CDU general secretary Paul Zimyak lamented what he called “bitter losses”, but said he would still like to see a coalition that includes the CDU.
The focus in the coming days will be on individual parties as they decide what deals they will be willing to make to be part of a governing coalition in Europe’s largest economy.
The SPD could work with the Greens, who won 14.8 percent, and the pro-business Liberal Democrats (FDP), who took about 11.5 percent. An alliance with the hard-left Die Linke was disqualified due to the peaceful party’s poor performance in the elections, at around 4.9 percent.
The SPD could also join an alliance with CDU/CSU, but both sides have positioned themselves against this in recent weeks.
The CDU/CSU bloc could lead a coalition with the FDP and the Greens – something backed on Sunday by influential Bavarian leader Markus Soeder.
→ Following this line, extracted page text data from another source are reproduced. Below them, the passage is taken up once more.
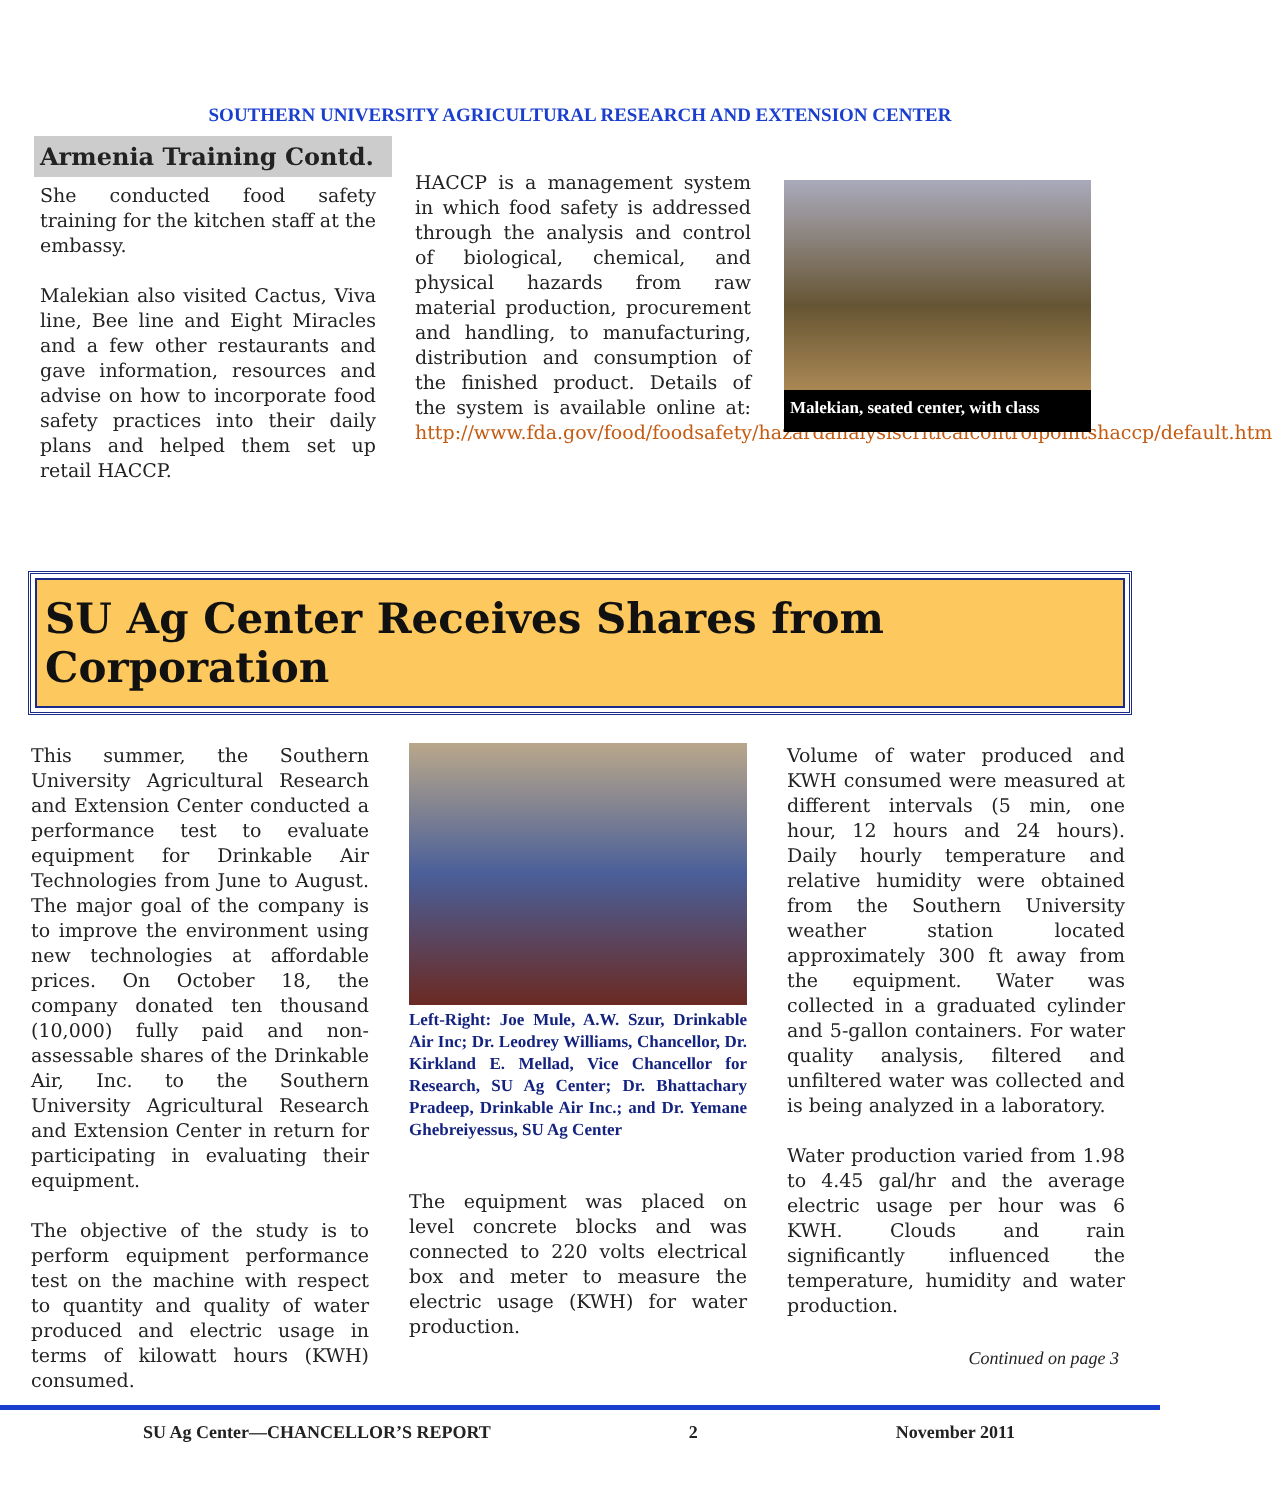SOUTHERN UNIVERSITY AGRICULTURAL RESEARCH AND EXTENSION CENTER
Armenia Training Contd.
She conducted food safety training for the kitchen staff at the embassy.
Malekian also visited Cactus, Viva line, Bee line and Eight Miracles and a few other restaurants and gave information, resources and advise on how to incorporate food safety practices into their daily plans and helped them set up retail HACCP.
HACCP is a management system in which food safety is addressed through the analysis and control of biological, chemical, and physical hazards from raw material production, procurement and handling, to manufacturing, distribution and consumption of the finished product. Details of the system is available online at: http://www.fda.gov/food/foodsafety/hazardanalysiscriticalcontrolpointshaccp/default.htm
Malekian, seated center, with class
SU Ag Center Receives Shares from Corporation
This summer, the Southern University Agricultural Research and Extension Center conducted a performance test to evaluate equipment for Drinkable Air Technologies from June to August. The major goal of the company is to improve the environment using new technologies at affordable prices. On October 18, the company donated ten thousand (10,000) fully paid and non-assessable shares of the Drinkable Air, Inc. to the Southern University Agricultural Research and Extension Center in return for participating in evaluating their equipment.
The objective of the study is to perform equipment performance test on the machine with respect to quantity and quality of water produced and electric usage in terms of kilowatt hours (KWH) consumed.
Left-Right: Joe Mule, A.W. Szur, Drinkable Air Inc; Dr. Leodrey Williams, Chancellor, Dr. Kirkland E. Mellad, Vice Chancellor for Research, SU Ag Center; Dr. Bhattachary Pradeep, Drinkable Air Inc.; and Dr. Yemane Ghebreiyessus, SU Ag Center
The equipment was placed on level concrete blocks and was connected to 220 volts electrical box and meter to measure the electric usage (KWH) for water production.
Volume of water produced and KWH consumed were measured at different intervals (5 min, one hour, 12 hours and 24 hours). Daily hourly temperature and relative humidity were obtained from the Southern University weather station located approximately 300 ft away from the equipment. Water was collected in a graduated cylinder and 5-gallon containers. For water quality analysis, filtered and unfiltered water was collected and is being analyzed in a laboratory.
Water production varied from 1.98 to 4.45 gal/hr and the average electric usage per hour was 6 KWH. Clouds and rain significantly influenced the temperature, humidity and water production.
Continued on page 3
SU Ag Center—CHANCELLOR’S REPORT 2 November 2011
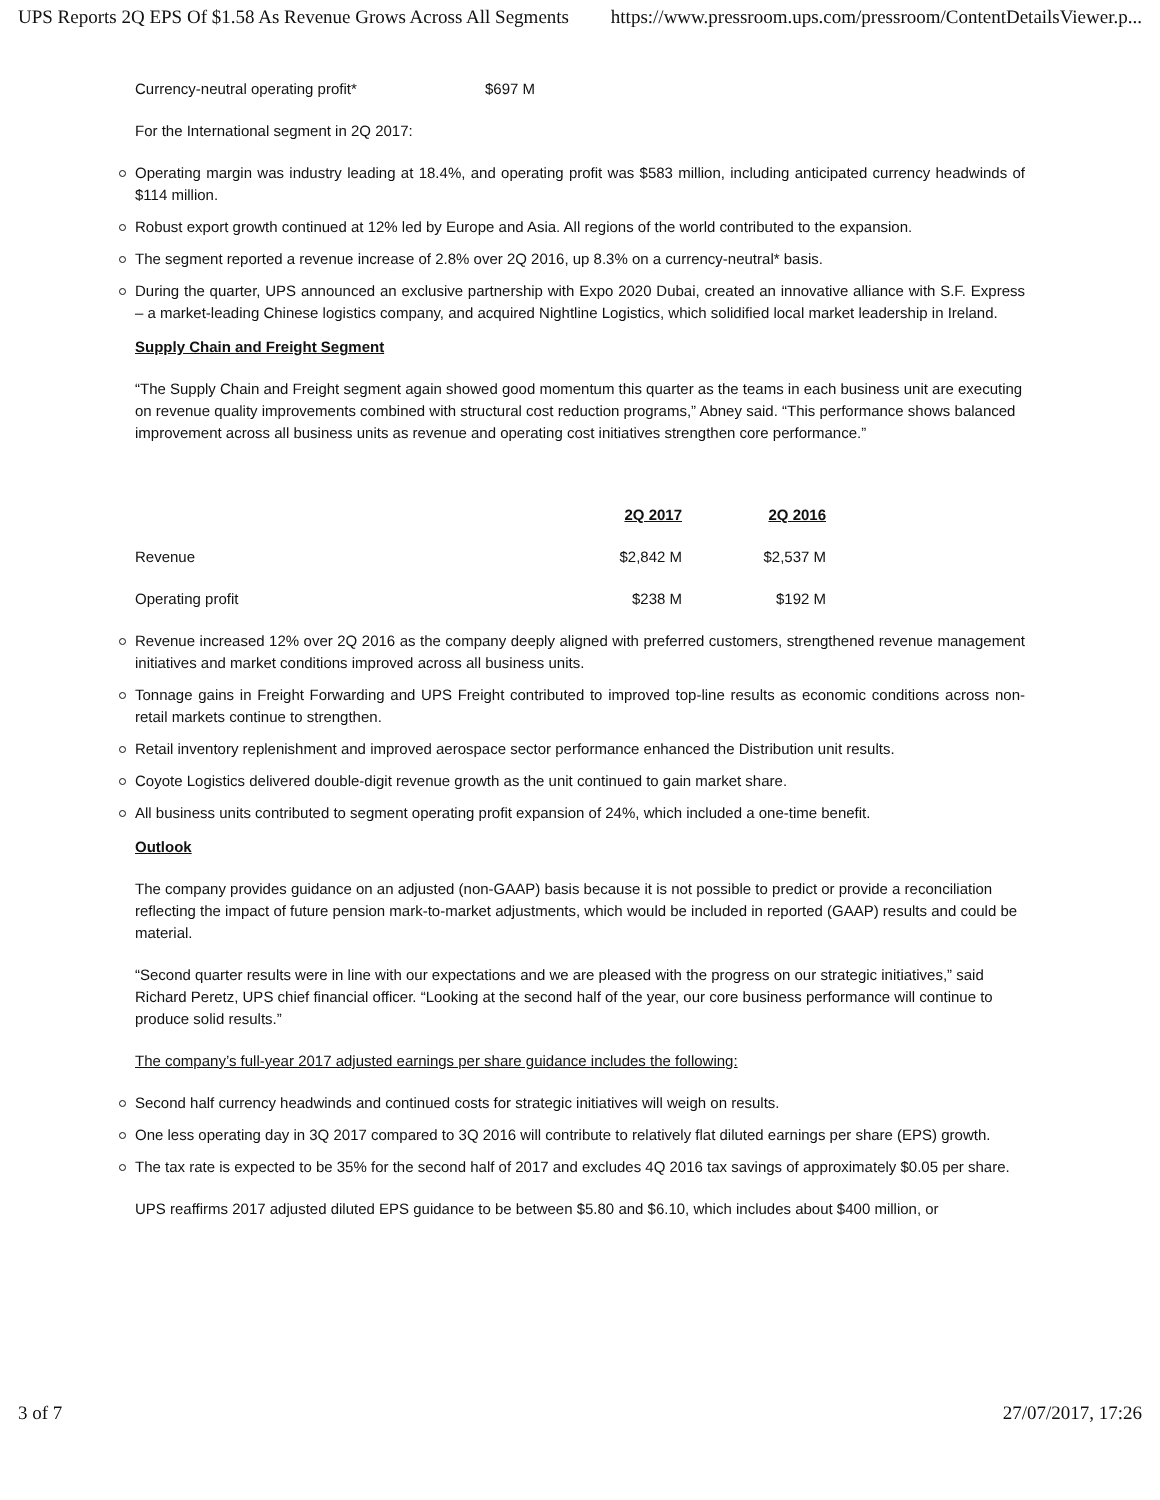UPS Reports 2Q EPS Of $1.58 As Revenue Grows Across All Segments https://www.pressroom.ups.com/pressroom/ContentDetailsViewer.p...
Currency-neutral operating profit* $697 M
For the International segment in 2Q 2017:
Operating margin was industry leading at 18.4%, and operating profit was $583 million, including anticipated currency headwinds of $114 million.
Robust export growth continued at 12% led by Europe and Asia. All regions of the world contributed to the expansion.
The segment reported a revenue increase of 2.8% over 2Q 2016, up 8.3% on a currency-neutral* basis.
During the quarter, UPS announced an exclusive partnership with Expo 2020 Dubai, created an innovative alliance with S.F. Express – a market-leading Chinese logistics company, and acquired Nightline Logistics, which solidified local market leadership in Ireland.
Supply Chain and Freight Segment
“The Supply Chain and Freight segment again showed good momentum this quarter as the teams in each business unit are executing on revenue quality improvements combined with structural cost reduction programs,” Abney said. “This performance shows balanced improvement across all business units as revenue and operating cost initiatives strengthen core performance.”
| | 2Q 2017 | 2Q 2016 |
| --- | --- | --- |
| Revenue | $2,842 M | $2,537 M |
| Operating profit | $238 M | $192 M |
Revenue increased 12% over 2Q 2016 as the company deeply aligned with preferred customers, strengthened revenue management initiatives and market conditions improved across all business units.
Tonnage gains in Freight Forwarding and UPS Freight contributed to improved top-line results as economic conditions across non-retail markets continue to strengthen.
Retail inventory replenishment and improved aerospace sector performance enhanced the Distribution unit results.
Coyote Logistics delivered double-digit revenue growth as the unit continued to gain market share.
All business units contributed to segment operating profit expansion of 24%, which included a one-time benefit.
Outlook
The company provides guidance on an adjusted (non-GAAP) basis because it is not possible to predict or provide a reconciliation reflecting the impact of future pension mark-to-market adjustments, which would be included in reported (GAAP) results and could be material.
“Second quarter results were in line with our expectations and we are pleased with the progress on our strategic initiatives,” said Richard Peretz, UPS chief financial officer. “Looking at the second half of the year, our core business performance will continue to produce solid results.”
The company’s full-year 2017 adjusted earnings per share guidance includes the following:
Second half currency headwinds and continued costs for strategic initiatives will weigh on results.
One less operating day in 3Q 2017 compared to 3Q 2016 will contribute to relatively flat diluted earnings per share (EPS) growth.
The tax rate is expected to be 35% for the second half of 2017 and excludes 4Q 2016 tax savings of approximately $0.05 per share.
UPS reaffirms 2017 adjusted diluted EPS guidance to be between $5.80 and $6.10, which includes about $400 million, or
3 of 7 27/07/2017, 17:26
But this delicate alliance – the so-called “Jamaica” coalition where the party colors match the Jamaican national flag – was attempted in 2017, only to collapse in dramatic fashion with the withdrawal of the FDP.
For the first time in its history, the Green Party has fielded a candidate for chancellor this year, but Annalena Barbock has seen her popularity plummet during the campaign.
Her party still has a good chance of entering into a three-way coalition with the Conservatives or the SPD.
On Sunday evening, she praised her party’s “historic best result” – its previous highest result of 10.7 percent in 2009.
She admitted to making mistakes during a campaign that saw her party’s vote share plummet after taking the lead early on.
Meanwhile, the far-right Alternative AfD became the strongest party in eastern Germany’s Thuringia for the first time with 24.0 percent.
The party, which is monitored by local intelligence (BfV) due to far-right tendencies, had 24.6 per cent in Saxony but slipped to 10.3 per cent nationally – fifth place.
According to forecasts, turnout in Sunday’s federal election ranged between 76 and 77 percent. The turnout in the last elections in 2017 was 76.2 percent.
Outgoing Chancellor Merkel is set to retire from politics once a new government is formed.
She is the second longest-running leader in the country, after Helmut Kohl, who led Germany through reunification.
If coalition negotiations continue into next year, it will outperform even Cole’s time in office.